Indirect discrimination occurs when an employer applies a provision, criterion or practice (PCP) which discriminates against a worker in relation to a protected characteristic, unless it can be justified. In Dutton v The Governing Body of Woodslee Primary School and anor, the Employment Appeal Tribunal (EAT) held that when assessing justification, tribunals must weigh up the importance of the legitimate aim against the discriminatory effect of the treatment.
Basic facts
Ms Dutton was a teacher at a school for children with special educational needs who required a significant degree of continuity and stability in their lives.
Before going on maternity leave, Ms Dutton made a written request to be allowed to return on a part-time basis. That is, working four days a week rather than five. The school refused her request on the basis that the children required stability. Her appeal against that decision was also turned down.
Ms Dutton made a claim of indirect sex discrimination, arguing that the school had imposed a PCP to work full-time which put her at a particular disadvantage because of her sex.
Tribunal decision
The tribunal agreed that the PCP of working a full, five-day, week placed Ms Dutton and anyone else sharing her protected characteristic at a disadvantage. It also accepted that the school had demonstrated a legitimate aim. That is, the need for stability and continuity for the children who Ms Dutton was employed to teach. What was in issue was whether the PCP was a proportionate means of achieving that legitimate aim.

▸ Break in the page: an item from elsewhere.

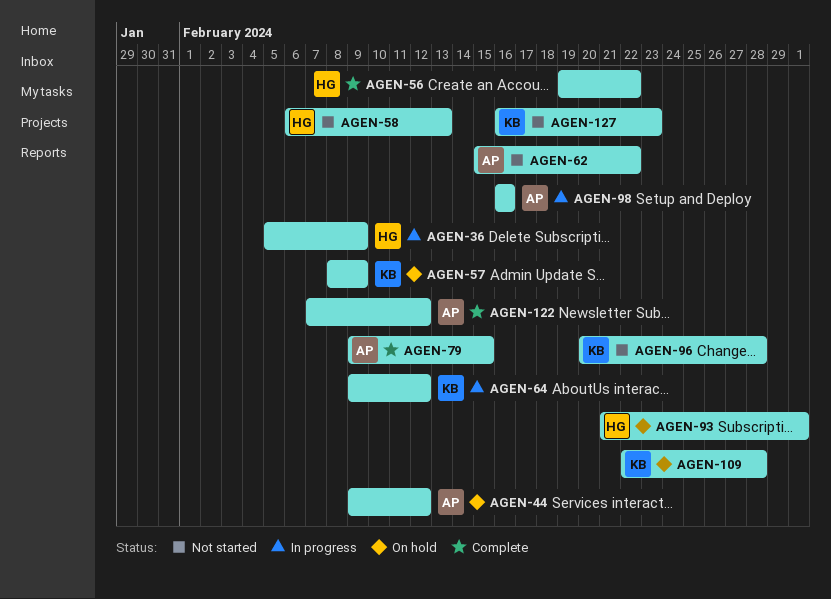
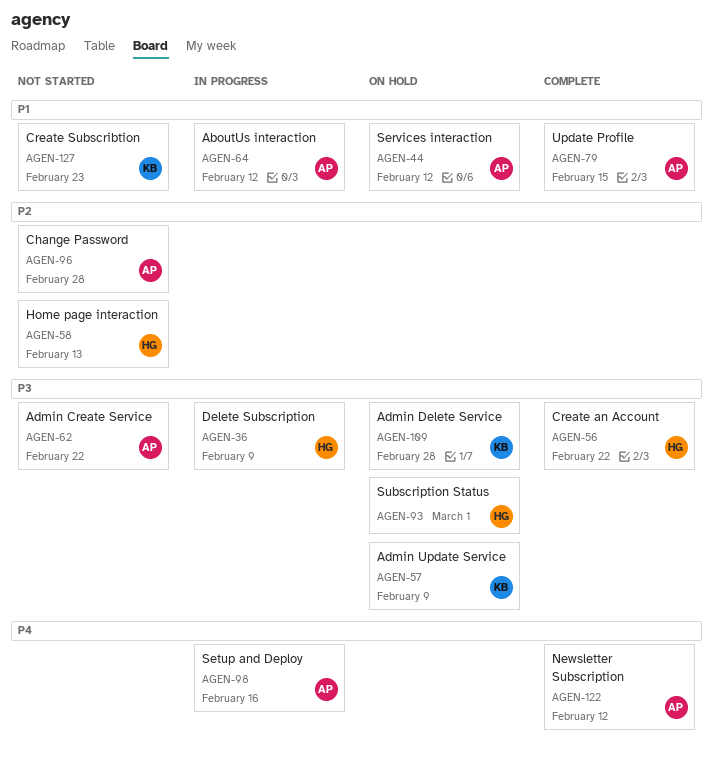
AGEN-64, owner: KB -> AP
AGEN-96, owner: KB -> AP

Admitting that it had not found it easy to resolve the conflicting needs of Ms Dutton and those of the school, the tribunal held that the school’s decision was a proportionate means of achieving a legitimate aim.
EAT decision
The EAT held that, when carrying out a balancing exercise between conflicting needs, tribunals must weigh up the importance of the legitimate aim against the discriminatory effect of the treatment. To be proportionate, a measure must be both an appropriate means of achieving the legitimate aim and reasonably necessary in order to do so. That meant balancing Ms Dutton’s understandable desire to spend time with her child against the needs of the school in terms of their duties to the vulnerable children in their care.
In this case, the EAT found that although the tribunal had identified the competing factors, it then failed to explain how it had engaged with and tried to resolve those issues, not least because it failed to carry out the assessment it should have undertaken. Although the tribunal had acknowledged that it was not easy to resolve the conflicting issues, it was impossible from the reasons given to see it had carried out the required assessment let alone had done so with the appropriate degree of scrutiny.
The EAT therefore allowed the appeal and remitted the case back to a freshly constituted tribunal to start all over again.